The final and shortest entry in the trilogy is designed to test the limits of our empathy—Germany Year Zero is about the havoc left in the wake of the Third Reich for the German citizenry, and though Rossellini's film is too low to the ground to engage in matters of national politics, there is a bit of a sense of most Germans as innocent bystanders, as the Nazis as something that happened to them, without any agency or action. (If you've read Daniel Jonah Goldhagen's Hitler's Willing Executioners, for instance, you may take exception to much of the portrayal here.)

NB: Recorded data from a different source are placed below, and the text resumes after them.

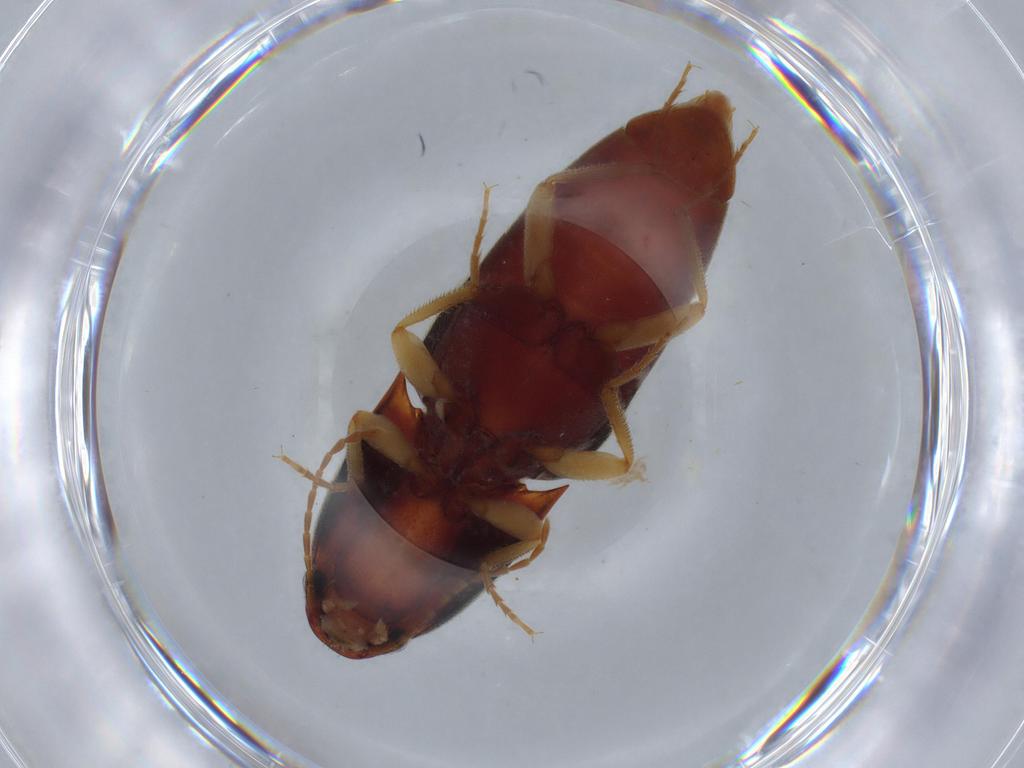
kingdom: Animalia
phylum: Arthropoda
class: Insecta
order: Coleoptera
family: Elateridae
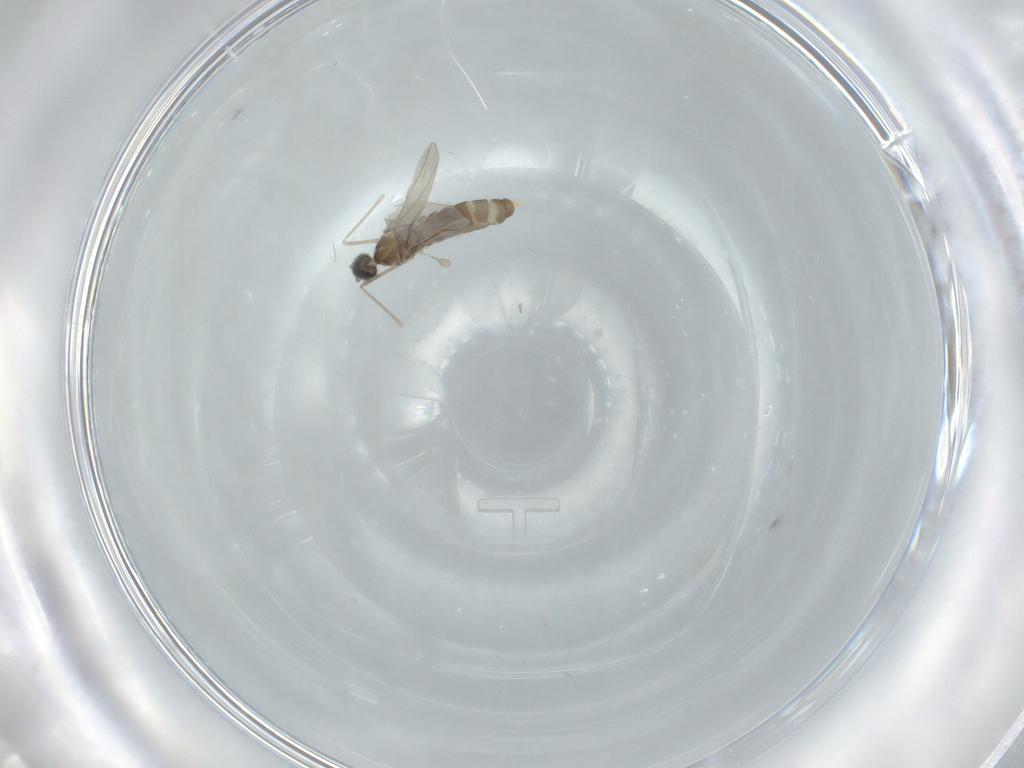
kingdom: Animalia
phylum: Arthropoda
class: Insecta
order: Diptera
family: Cecidomyiidae
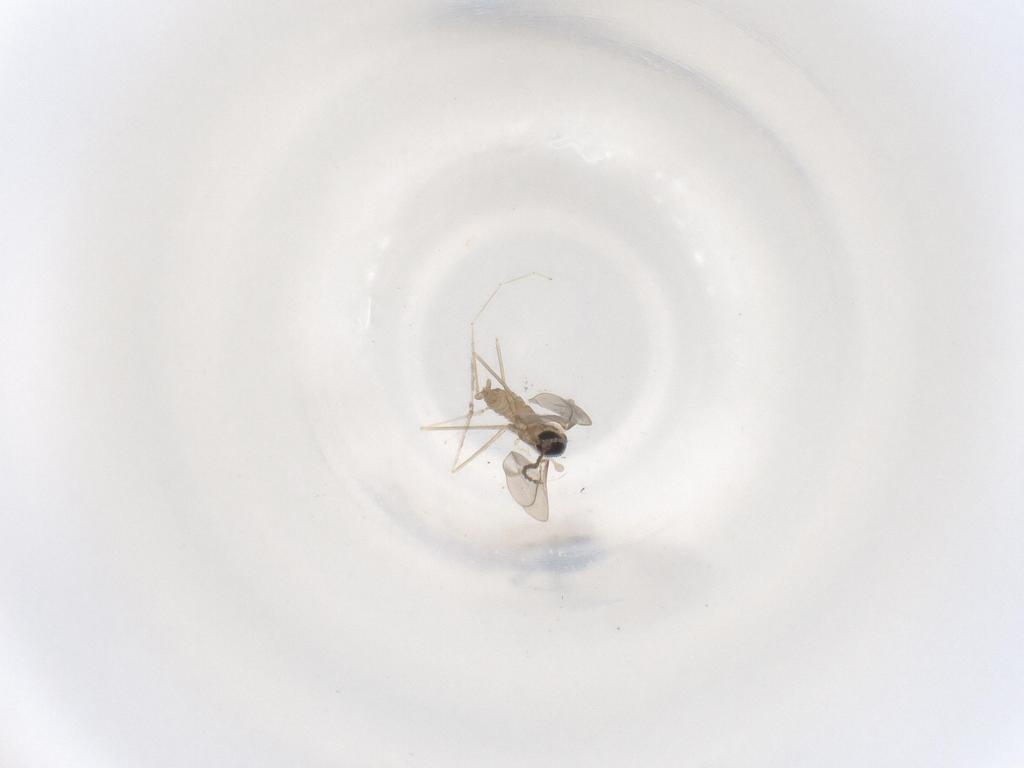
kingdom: Animalia
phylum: Arthropoda
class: Insecta
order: Diptera
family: Cecidomyiidae
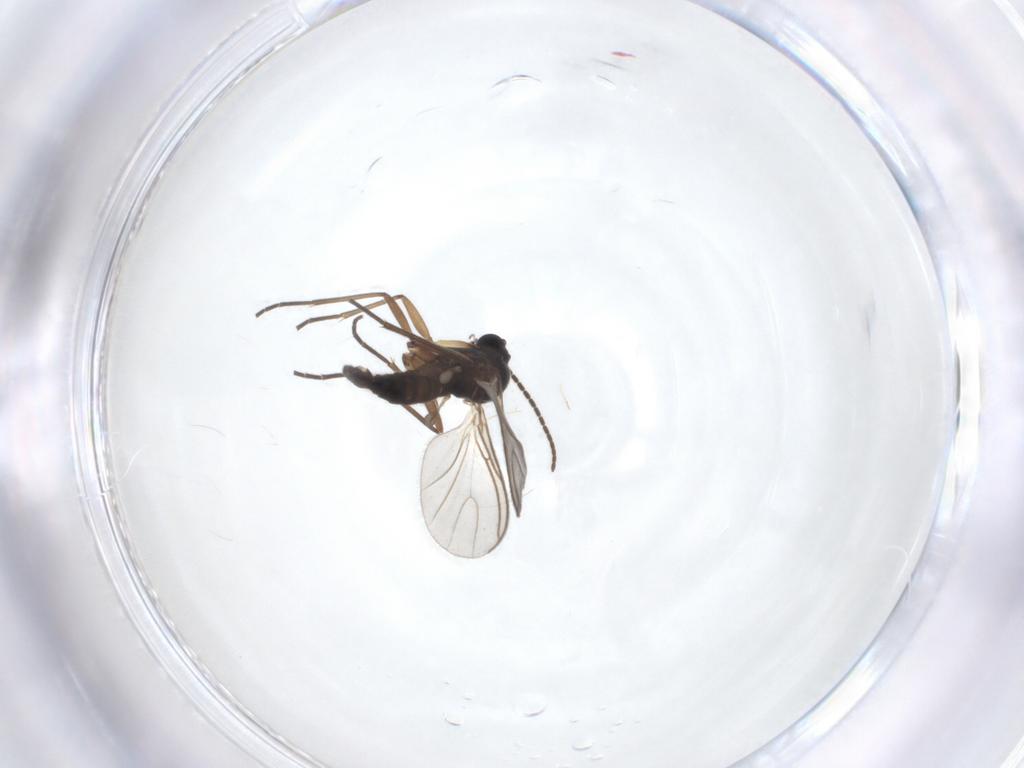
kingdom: Animalia
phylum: Arthropoda
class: Insecta
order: Diptera
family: Sciaridae
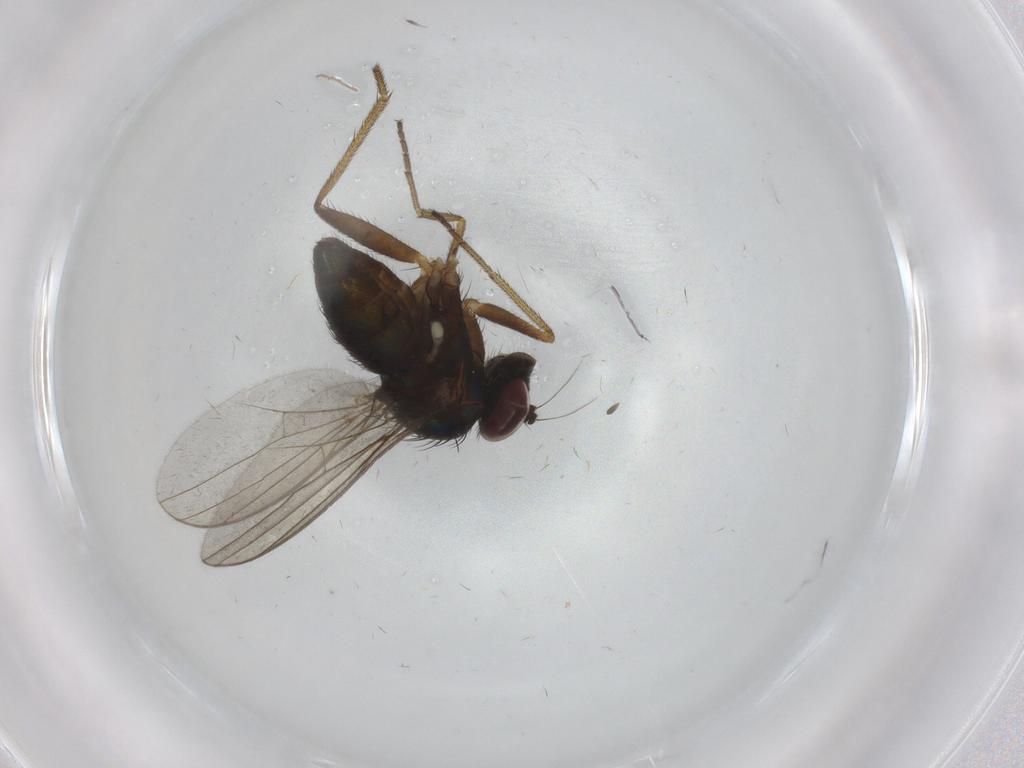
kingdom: Animalia
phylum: Arthropoda
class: Insecta
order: Diptera
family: Sciaridae
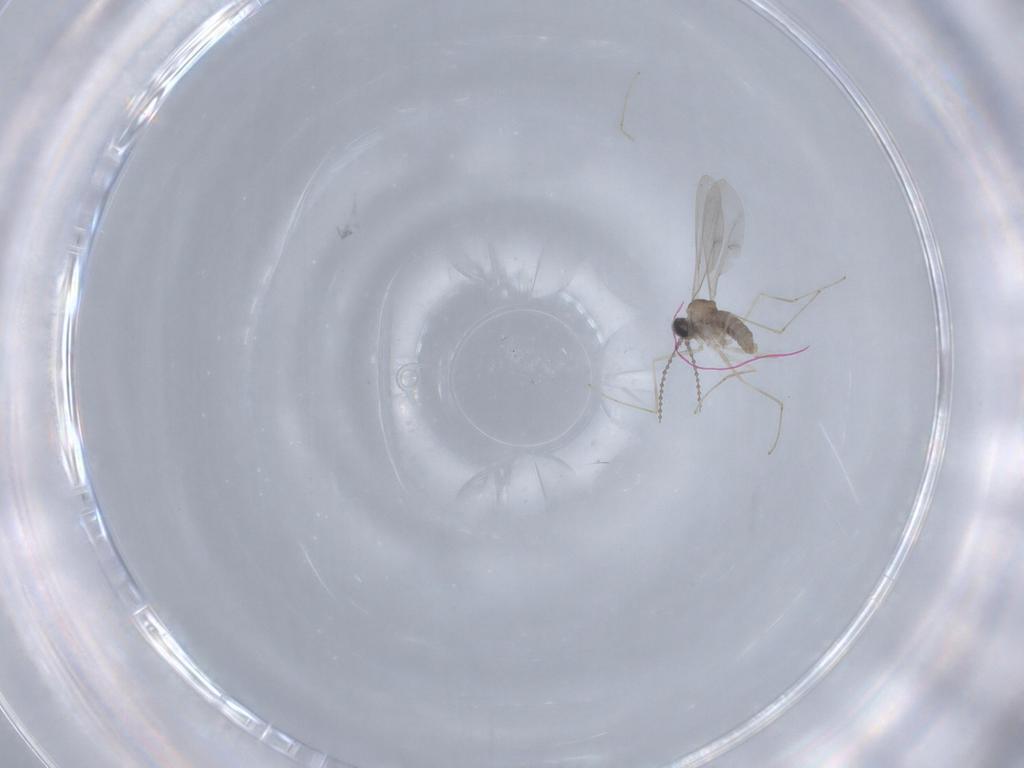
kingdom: Animalia
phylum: Arthropoda
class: Insecta
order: Diptera
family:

With or without wartime recriminations, though, we see a Germany that is ravaged and nearly primitive, descending almost to a Hobbesian state of nature—citizens scavenge like vultures at the corpse of a collapsed horse in the street, for the hope of getting meat, for instance. The focus is on a little boy, Edmund, and on some level this is a coming-of-age story, but there's nothing innocent or nostalgic about anything in Edmund's world. His family has been forced into another family's home; his father is dying; his brother is ducking the authorities, because he fought the Allies to the last street corner, and now expects to be prosecuted. Is he a patriot? A war criminal? Rossellini won't judge for us, so we are on our own.
You can see that the director has also gone to school on Fritz Lang, and learned the lessons of M in a subplot in which Edmund encounters a former teacher, who gropes him greedily and lustily before setting the boy to work in the black market, finding receptive customers for Hitler LPs. The portrayal of Edmund pushes us to the limit in our empathy for the vanquished; he does unspeakable things in the third act, and while it's too simplistic to say that the Reich robbed him of his innocence, there's certainly that suggestion in the final reel. It is an extraordinarily unsettling portrait of life after wartime.
Extras include another French-language introduction from Rossellini—very strange to see an Italian director introducing his German film in French to the strains of April in Paris; also the original Italian credits and prologue (the feature is entirely in German). Carlo Lizzani provides a full-boat Rossellini biography (01h:05m:35s), looking at the director's life on screen and in the tabloids; Lizzani also offers his own reminiscences in a 1987 interview (23m:18s), especially interesting as he was the only Italian on an otherwise all-German crew. Signore Aprà is back again (12m:38s) for a project overview, and the Taviani brothers pay their respects as well (7m:52s). And in what's called a visual essay—really, just text interspersed with snapshots—Thomas Meder makes his case that this film owes a profound debt to Roswitha Meder, Rossellini's mistress during the war years.